Un remède traditionnel chinois

C’est aussi principalement sous forme de poudre que le lion’s mane est commercialisé sur internet. Il faut dire que la réputation de ce champignon ne date pas d’hier. Depuis des siècles, il est employé en médecine traditionnelle chinoise. Outre ses qualités nutritionnelles, on lui attribue de multiples vertus thérapeutiques, que viennent corroborer de sérieuses études médicales aujourd’hui. Il aurait en autres des propriétés très intéressantes au niveau de l’immunité et des fonctions neuro-cognitives.

Des lion's mane chez Floyd Fungi.
Photo: Tania Brasseur

Du fait de cette tradition médicinale, la crinière de lion fait partie des champignons les plus consommés en Chine, où il est appelé tête de singe. En français, on le connaît sous le nom d’hydne hérisson. Bref, c’est un zoo à lui tout seul. Depuis son revival gastronomique, on le trouve aussi sous le nom de pompon blanc, en français.

Pas si exotique que ça

À l’état sauvage, Hericum ericaneus (c’est son nom scientifique) pousse dans tout l’hémisphère nord. Il s’épanouit sur les vieux arbres feuillus, comme le chêne ou le hêtre. En France, le naturaliste Pierre Bulliard le décrit pour la première fois en 1781. Avec les vastes campagnes de déboisement qui accompagnent l’industrialisation au XIXe siècle, il se raréfie dans nos contrées. En Suisse, il figure aujourd’hui sur la liste rouge des espèces menacées.

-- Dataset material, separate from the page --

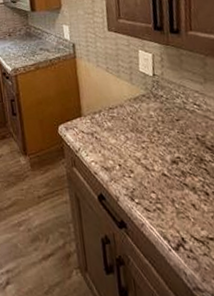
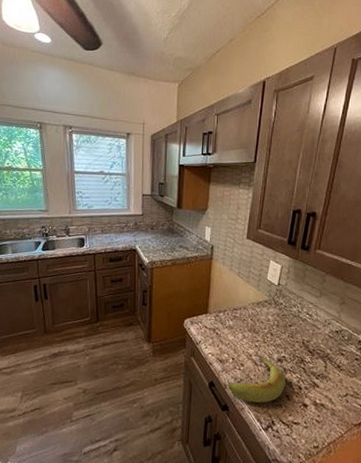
banana: none [120,158,189,216] -> present [228,355,286,403]

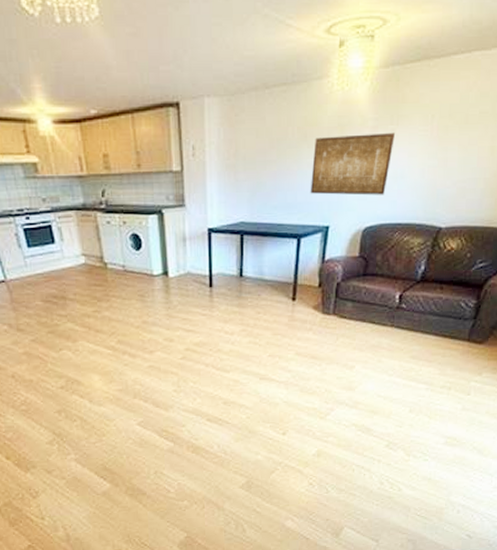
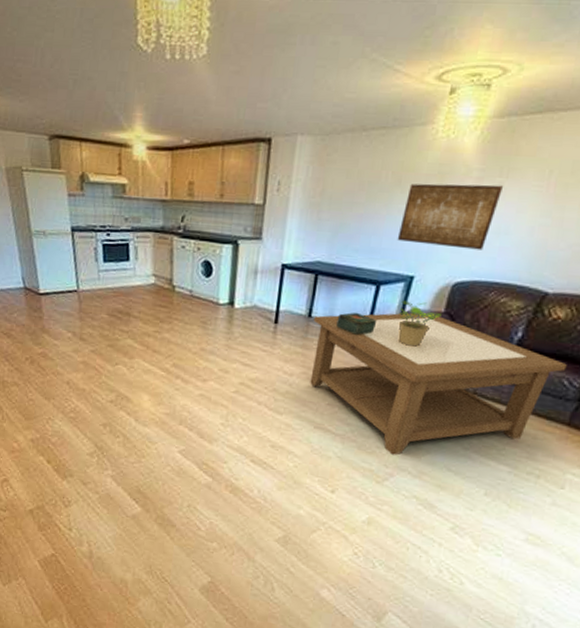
coffee table: none [245,258,462,392] -> present [310,312,567,455]
decorative box: none [266,266,302,288] -> present [336,312,377,335]
potted plant: none [321,249,357,291] -> present [398,300,442,347]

Le naturaliste Pierre Bulliard a le premier décrit le champignon en 1781
Photo: DR

Heureusement pour nous, ce champignon peut aussi se cultiver. À Pompaples, Floyd Sarria s’est lancé dans la culture du lion’s mane, entre autres pleurotes et shitakés. Il vend sa production sur les marchés de Lausanne et de Morges, ainsi que dans différentes épiceries bios. Biologiste de formation, ce baroudeur s’est pris de passion pour ces créatures aux formes étranges et esthétiques alors qu’il étudiait le lynx et les insectes sur le terrain.

Culture vertueuse

La myciculture n’est pas compliquée en soi, mais elle est longue et assez fastidieuse. Floyd Sarria s’occupe en effet lui-même de tout le processus de production, du «bébé mycélium» jusqu’à la récolte. La culture s’effectue dans des chambres fermées, à l’atmosphère contrôlée. Ce sont surtout les premières phases qui sont délicates, car il s’agit d’éviter toute contamination par d’autres champignons. On est prié d’enlever ses chaussures avant d’entrer!

Soucieux de favoriser les circuits courts, le myciculteur (oui, c’est comme ça qu’on dit) se procure son substrat de culture auprès de fermes situées à proximité. Les ballots usagés sont ensuite réutilisés comme compost. Si Floyd a mangé beaucoup de champignons invendus quand il a débuté, son stand au marché est aujourd’hui dévalisé par une clientèle fidèle ou simplement curieuse. Premier arrivé, premier servi! L’autre solution est de lui acheter ses kits de culture prêts à l’emploi et de récolter soi-même ses propres champignons.

Une tendance forte

À Vevey, Christopher et Alexander Winter ont créé Mission Mycelium, qui commercialise des champignons et des kits de culture. Eux aussi assurent la production de A à Z, en utilisant des drêches (résidus de brassage de céréales) de brasseries suisses comme substrat.

Les frères Winter perçoivent clairement un engouement pour le lion’s mane. Ils fournissent déjà des chefs réputés comme Jérémy Cordier (Vevey) et Damien Germanier (Sion). Preuve que la tendance ne se limite pas seulement aux restaurants végans, et que ce champignon séduit par son goût et son originalité.

Goûtez-moi ces nuggets !

À propos de son goût, justement. Comment le déguster? Pour commencer, comme il est facile à cuisiner, le chef Danny Baker suggère de l’intégrer dans une recette qu’on a l’habitude de préparer. C’est un bon moyen pour se familiariser.

Côté pratique, le lion’s mane se garde jusqu’à une semaine au frigo, protégé par un papier ménage (surtout pas de plastique!). Au bout de trois jours, il commence à perdre un peu de sa densité – cet aspect «steak» recherché par les amateurs. On l’utilisera alors plutôt dans un plat en sauce ou une soupe.